Instrumental versions can also be heard elsewhere in the second season of Red Dwarf (in the Ganymede Holiday Inn in "Stasis Leak" and in the restaurant in "Better Than Life").

==Danny John-Jules version (1993)==
Danny John-Jules later re-recorded an R&B version of "Tongue Tied" as a single release by "The Cat" in 1993. The song was recorded in Portobello Road, Notting Hill and accompanied by a music video featuring John-Jules in character as the Cat and Duane Dibbley, backed by fellow Red Dwarf cast members Chris Barrie, Craig Charles, Robert Llewellyn, Norman Lovett, and Hattie Hayridge, as well as Charles Augins and Elvis impersonator Clayton Mark (who guest-starred in the 1991 Red Dwarf episode "Meltdown"). Vanessa Morris, a model and friend of John-Jules, appears in the video as "Kit," a female equivalent of the Cat and the object of the Cat's affections. (In "Parallel Universe," the song in which "Tongue Tied" had appeared before, the Cat bemoaned not having a "female opposite" as Rimmer and Lister have.) The "Tongue Tied" music video was directed by Danny John-Jules under the alias "A1 DJJ."

The "Tongue Tied" single was released on 11 October 1993 (ten years to the day after the original version of the song premiered in Son of Cliché), coinciding roughly with the launch of the sixth season of Red Dwarf on television. The song entered the UK singles chart at number 18 and peaked at number 17. John-Jules was unable to promote the song in Top of the Pops due to commitments in a London play.

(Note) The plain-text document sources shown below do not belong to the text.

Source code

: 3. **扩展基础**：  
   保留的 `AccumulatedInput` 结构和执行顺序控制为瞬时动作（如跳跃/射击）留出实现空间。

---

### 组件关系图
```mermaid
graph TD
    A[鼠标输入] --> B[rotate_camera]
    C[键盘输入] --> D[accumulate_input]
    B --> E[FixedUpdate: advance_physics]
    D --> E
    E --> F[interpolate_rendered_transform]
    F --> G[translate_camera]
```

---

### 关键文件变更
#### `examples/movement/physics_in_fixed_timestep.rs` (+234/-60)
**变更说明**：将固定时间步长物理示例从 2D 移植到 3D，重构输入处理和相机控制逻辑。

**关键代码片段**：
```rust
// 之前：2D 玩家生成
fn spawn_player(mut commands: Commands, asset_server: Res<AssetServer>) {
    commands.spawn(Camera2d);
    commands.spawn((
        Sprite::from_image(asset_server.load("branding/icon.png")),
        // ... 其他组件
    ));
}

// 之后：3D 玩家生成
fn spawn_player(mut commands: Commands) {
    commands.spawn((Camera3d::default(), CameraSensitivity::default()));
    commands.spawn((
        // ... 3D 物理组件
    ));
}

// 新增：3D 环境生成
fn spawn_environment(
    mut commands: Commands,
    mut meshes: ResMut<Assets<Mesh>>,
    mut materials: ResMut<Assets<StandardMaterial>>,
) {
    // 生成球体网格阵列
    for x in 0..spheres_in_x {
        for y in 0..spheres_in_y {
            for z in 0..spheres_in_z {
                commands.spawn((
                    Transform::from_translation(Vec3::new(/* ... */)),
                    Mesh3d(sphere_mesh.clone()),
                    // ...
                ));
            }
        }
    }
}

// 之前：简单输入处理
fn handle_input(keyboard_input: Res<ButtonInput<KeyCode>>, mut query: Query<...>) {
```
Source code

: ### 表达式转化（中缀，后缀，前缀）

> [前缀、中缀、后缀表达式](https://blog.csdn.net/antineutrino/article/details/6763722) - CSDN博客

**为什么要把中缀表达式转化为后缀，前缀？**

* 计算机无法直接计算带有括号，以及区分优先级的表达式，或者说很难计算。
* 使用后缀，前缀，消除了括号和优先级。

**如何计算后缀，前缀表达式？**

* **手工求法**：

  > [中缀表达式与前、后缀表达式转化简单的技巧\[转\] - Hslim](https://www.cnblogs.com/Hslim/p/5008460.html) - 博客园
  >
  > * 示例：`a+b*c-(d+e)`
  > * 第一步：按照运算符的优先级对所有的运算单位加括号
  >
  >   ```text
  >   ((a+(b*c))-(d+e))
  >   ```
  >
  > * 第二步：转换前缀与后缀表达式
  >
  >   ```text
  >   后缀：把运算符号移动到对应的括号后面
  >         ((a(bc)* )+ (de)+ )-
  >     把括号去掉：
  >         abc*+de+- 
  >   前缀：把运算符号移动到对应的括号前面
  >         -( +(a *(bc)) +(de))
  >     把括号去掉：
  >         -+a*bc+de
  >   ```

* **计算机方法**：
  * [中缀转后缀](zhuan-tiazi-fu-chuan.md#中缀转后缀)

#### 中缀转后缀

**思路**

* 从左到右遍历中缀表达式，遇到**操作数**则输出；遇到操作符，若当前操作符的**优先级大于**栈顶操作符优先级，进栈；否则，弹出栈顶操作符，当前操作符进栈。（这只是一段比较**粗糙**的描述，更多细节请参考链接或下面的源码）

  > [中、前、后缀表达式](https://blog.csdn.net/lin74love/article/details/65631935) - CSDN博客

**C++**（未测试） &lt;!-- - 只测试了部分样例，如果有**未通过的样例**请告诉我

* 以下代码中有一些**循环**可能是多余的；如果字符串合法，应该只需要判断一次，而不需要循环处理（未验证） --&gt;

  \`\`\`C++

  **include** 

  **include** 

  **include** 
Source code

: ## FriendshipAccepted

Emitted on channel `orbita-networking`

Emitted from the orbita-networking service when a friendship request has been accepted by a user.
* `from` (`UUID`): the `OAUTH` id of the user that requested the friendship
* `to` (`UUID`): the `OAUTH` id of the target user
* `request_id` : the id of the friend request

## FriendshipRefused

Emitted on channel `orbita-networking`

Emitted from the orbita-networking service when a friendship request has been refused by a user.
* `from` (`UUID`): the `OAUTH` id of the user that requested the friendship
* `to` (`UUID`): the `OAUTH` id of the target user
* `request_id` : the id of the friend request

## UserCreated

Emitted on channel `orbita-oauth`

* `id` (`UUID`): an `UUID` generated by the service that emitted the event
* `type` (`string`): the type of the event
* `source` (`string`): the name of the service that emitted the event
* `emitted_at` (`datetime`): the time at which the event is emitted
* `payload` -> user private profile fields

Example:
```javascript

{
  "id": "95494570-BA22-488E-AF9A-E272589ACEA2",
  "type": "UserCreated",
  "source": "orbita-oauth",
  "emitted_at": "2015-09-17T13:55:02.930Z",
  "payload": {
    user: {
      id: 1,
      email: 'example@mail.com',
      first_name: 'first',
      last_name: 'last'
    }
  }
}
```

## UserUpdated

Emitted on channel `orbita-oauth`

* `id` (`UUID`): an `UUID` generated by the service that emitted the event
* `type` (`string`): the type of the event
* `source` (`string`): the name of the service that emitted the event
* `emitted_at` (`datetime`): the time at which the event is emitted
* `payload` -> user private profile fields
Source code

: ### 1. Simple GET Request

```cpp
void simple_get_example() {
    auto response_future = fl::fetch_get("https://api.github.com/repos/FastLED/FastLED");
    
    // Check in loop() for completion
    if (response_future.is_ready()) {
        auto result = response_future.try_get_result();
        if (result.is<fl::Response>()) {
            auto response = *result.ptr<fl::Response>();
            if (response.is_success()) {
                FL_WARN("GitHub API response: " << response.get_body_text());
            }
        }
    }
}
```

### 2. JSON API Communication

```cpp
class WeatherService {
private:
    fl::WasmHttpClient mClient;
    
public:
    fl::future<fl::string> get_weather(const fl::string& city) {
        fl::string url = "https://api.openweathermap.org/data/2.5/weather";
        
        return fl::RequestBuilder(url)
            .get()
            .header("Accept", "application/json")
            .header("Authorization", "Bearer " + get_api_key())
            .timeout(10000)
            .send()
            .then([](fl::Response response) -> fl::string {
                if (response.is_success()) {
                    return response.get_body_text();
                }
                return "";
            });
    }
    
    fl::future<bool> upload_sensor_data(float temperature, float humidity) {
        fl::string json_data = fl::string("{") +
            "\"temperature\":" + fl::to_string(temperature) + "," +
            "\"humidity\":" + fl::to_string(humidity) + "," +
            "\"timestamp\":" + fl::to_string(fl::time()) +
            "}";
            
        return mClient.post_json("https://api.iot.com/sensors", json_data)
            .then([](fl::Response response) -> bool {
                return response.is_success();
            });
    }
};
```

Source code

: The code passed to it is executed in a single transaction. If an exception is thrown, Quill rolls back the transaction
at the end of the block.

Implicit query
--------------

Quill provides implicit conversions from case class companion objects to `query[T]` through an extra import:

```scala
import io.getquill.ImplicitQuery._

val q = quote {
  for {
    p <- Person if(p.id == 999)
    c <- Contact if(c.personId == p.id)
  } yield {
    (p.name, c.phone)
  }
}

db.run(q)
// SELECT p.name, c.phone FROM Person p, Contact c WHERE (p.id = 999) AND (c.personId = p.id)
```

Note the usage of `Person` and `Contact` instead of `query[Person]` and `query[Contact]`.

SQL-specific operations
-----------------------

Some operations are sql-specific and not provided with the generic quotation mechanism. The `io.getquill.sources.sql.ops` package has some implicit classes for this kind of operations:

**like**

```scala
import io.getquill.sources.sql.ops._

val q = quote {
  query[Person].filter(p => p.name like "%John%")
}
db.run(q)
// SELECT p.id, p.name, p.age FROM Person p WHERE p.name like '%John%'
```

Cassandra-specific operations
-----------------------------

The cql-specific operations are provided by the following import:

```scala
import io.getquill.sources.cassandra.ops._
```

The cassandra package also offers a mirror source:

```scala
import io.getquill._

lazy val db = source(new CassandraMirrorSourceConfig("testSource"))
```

The VHS release Tongue Tied: The Video contained a 30-minute short film. The first 20 minutes comprises a longform version of the "Tongue Tied" music video, with a framing device starring Danny John-Jules as Leo Davis, a cleaner in a film studio. The video gives speaking roles to Vanessa Morris' Kit and Clayton Mark's Elvis, as well as walk-on appearances by the comic book character Judge Dredd and his namesake, English reggae and ska musician Judge Dread. John-Jules also plays a ragga singer, Tabby Ranks (a parody of Shabba Ranks), who performs an alternate mix of "Tongue Tied." The final 10 minutes of the short film is a behind-the-scenes featurette which includes footage of the music video shoot and John-Jules being interviewed by author/journalist Jane Killick.

==Home media==
The full version of the 1988 Red Dwarf version of "Tongue Tied" is included as an extra feature in the Red Dwarf II DVD (2003). The original 1983 Peter Brewis version of "Tongue Tied" (with Nick Wilton's vocals) and the 1988 demo version (with music and vocals by Howard Goodall) are included as extra features in the DVD set Red Dwarf: The Bodysnatcher Collection (2007); clearance issues prevented the inclusion of Danny John-Jules' 1993 version of the song (which was not an official Grant Naylor/BBC-sanctioned release).